Dear Bean, I come home after being away from you for hours, and gather you up into my arms. Your hair smells like wild grasses and sun. Your feet are bare; knees scuffed from climbing rocks and logs. On your collar, the crumbs from the small lemon vanilla cookies you ate by the fistful. Daddy tells me you finished the entire box on your way home from the grocery store, and you look pleased.
This is what you are like now: always hungry—devouring two eggs and toast at one setting for breakfast, and then coming back for melon and yogurt a little later on. We get glimpses of the future you: a lanky teenager, eating the refrigerator empty in one go. And like that boy you’ll be, you’re skinny now too. All lean muscle, with a little round belly leading the way.
I skipped last month’s letter, and in the turning of that calendar page, you were weaned and never looked back. I can’t believe it was only two months since stopped nursing. I can hardly remember the way you were then, still linked to me by those moments of sustenance, because the you of this moment occupies my mind so boldly. You are a whirlwind of running feet; a sky full of wild grins, a pocket full of mischief.
You are becoming yourself every single day, and watching you I long for that kind dynamic growth: to wake up each day open to learning things abundantly.
Every morning you are fresh to plunge in again. Always, you want to name your world. You open your eyes, then point. Door, window, kitty, Daddy, water, Mama. I hardly can imagine what it must be like to jump like that; to submerge oneself into the rich variety of experience, from the moment of waking, onwards.
My first thoughts rarely have to do with embracing the day. For me, it’s more about prolonging sleep, then coffee, then a list of obligations. It’s as though because I am ‘grown up’ I’ve come to think I know the world, and have as a result, stopped loving it as much as you do. I’ve let cynicism creep in, and it fills the small chinks between wonder and exhaustion in my mind.
Being with you, I’m learning how to dive back in; to feel wholly, to awaken to the bright fullness of the moment. When we walk down the road to get the mail, I stop expecting to actually get the mail. I stop expecting anything at all, and simply follow as you lead.
We go through tall grass to a big rock.
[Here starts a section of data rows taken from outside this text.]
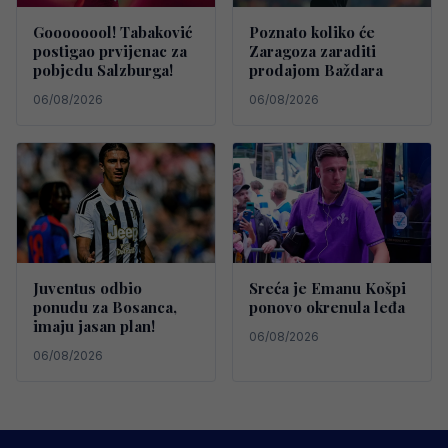
Goooooool! Tabaković
Poznato koliko će
postigao prvijenac za
Zaragoza zaraditi
pobjedu Salzburga!
prodajom Baždara
06/08/2026
06/08/2026
Juventus odbio
Sreća je Emanu Košpi
ponudu za Bosanca,
ponovo okrenula leđa
imaju jasan plan!
06/08/2026
06/08/2026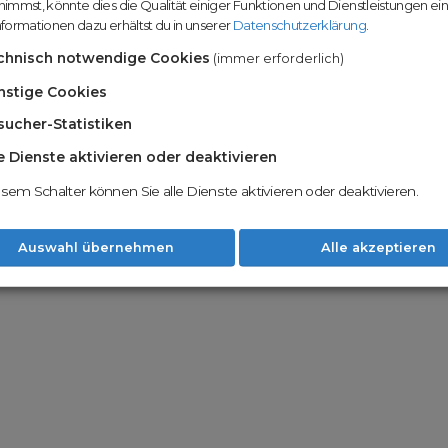
immst, könnte dies die Qualität einiger Funktionen und Dienstleistungen ei
n
Domainhandel u
formationen dazu erhältst du in unserer
Datenschutzerklärung
.
Möglichkeiten
Nachname
chnisch notwendige Cookies
(immer erforderlich)
Unsere Backord
Wunschdomains
nstige Cookies
sucher-Statistiken
Unser Open Do
um wertvolle 
le Dienste aktivieren oder deaktivieren
 dass du die
AGB
und
Datenschutzerklärung
Mit Redomain p
esem Schalter können Sie alle Dienste aktivieren oder deaktivieren.
Option zu he
Weiter
Auswahl übernehmen
Alle akzeptieren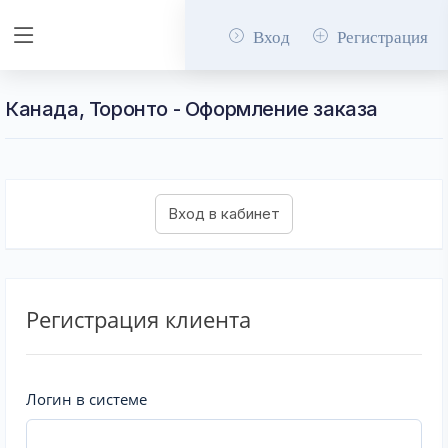
Вход
Регистрация
Канада, Торонто - Оформление заказа
Регистрация клиента
Логин в системе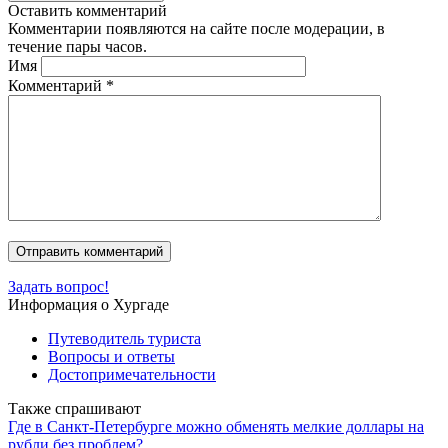
Оставить комментарий
Комментарии появляются на сайте после модерации, в
течение пары часов.
Имя
Комментарий
*
Задать вопрос!
Информация о Хургаде
Путеводитель туриста
Вопросы и ответы
Достопримечательности
Также спрашивают
Где в Санкт-Петербурге можно обменять мелкие доллары на
рубли без проблем?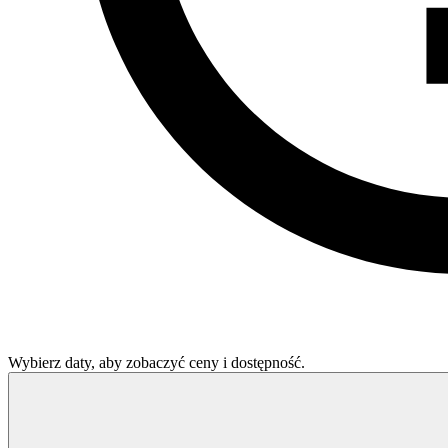
Wybierz daty, aby zobaczyć ceny i dostępność.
You climb it’s sloping side, and when you’re at the top you lie on your belly. We are eye level now, and for a minute we stay this way, grinning at each other, feeling the warmth that the rock has absorbed from the sun. Then you swing your body around and climb feet first down the sheer side; your toes finding small foot holds.
You grin when you land on the grass again with a small thud. Then you run back around, ready to climb again. Once is not enough. Twice is not enough. Each time you climb and slide, you soak up the experience anew with pure exuberance. Each time you come to the experience with an open heart, expecting only joy.
I breathe in deeply, and feel the heat rising through my palms resting on the rock’s smooth surface. Above us, the sky is flecked with small clouds, and the field sings with a million insects.
Summer is coming to an end, and it’s as if they know it: their treble song is louder now, merging at dusk with the staccato of the night creatures. At the edge of the field woods behind us, a few branches on a one maple tree have turned vermillion, like a single chili pepper in a vast green bowl. On the hilltops across the valley, the evening light is falling rosy on the trees.
You’ve had enough of the rock now and want me to put you up on my shoulders. When I do, you grab my cheeks and laugh. I bring your toes to my lips and kiss them, and they smell like sweet clover, and are stained green.
If you were going to daycare this fall, my heart I’m sure, would be shattering into a thousand small pieces. But instead, you will be with your Gran, who has moved down the road, and so I’m looking forward to having a new routine, to being newly challenged by work, and to the time away from you. These moments with you then, are all the sweeter. Scooping you up after hours apart, I want to drink you up.
Your Gran is always bringing us small treasures: fresh eggs from the farm where she pulls weeds; amethyst crystals; bright zinnias. And it’s been nice to have her here—nice for us to grow into a new relationship, to see each other differently, and perhaps more accurately, as we are. Someday maybe you’ll understand this. Someday, impossibly, you’ll grow up and want to be wholly separate from me.
But for now, we’re both content to be thisclose. Your nose pressed against mine, your arms wrapped around my neck.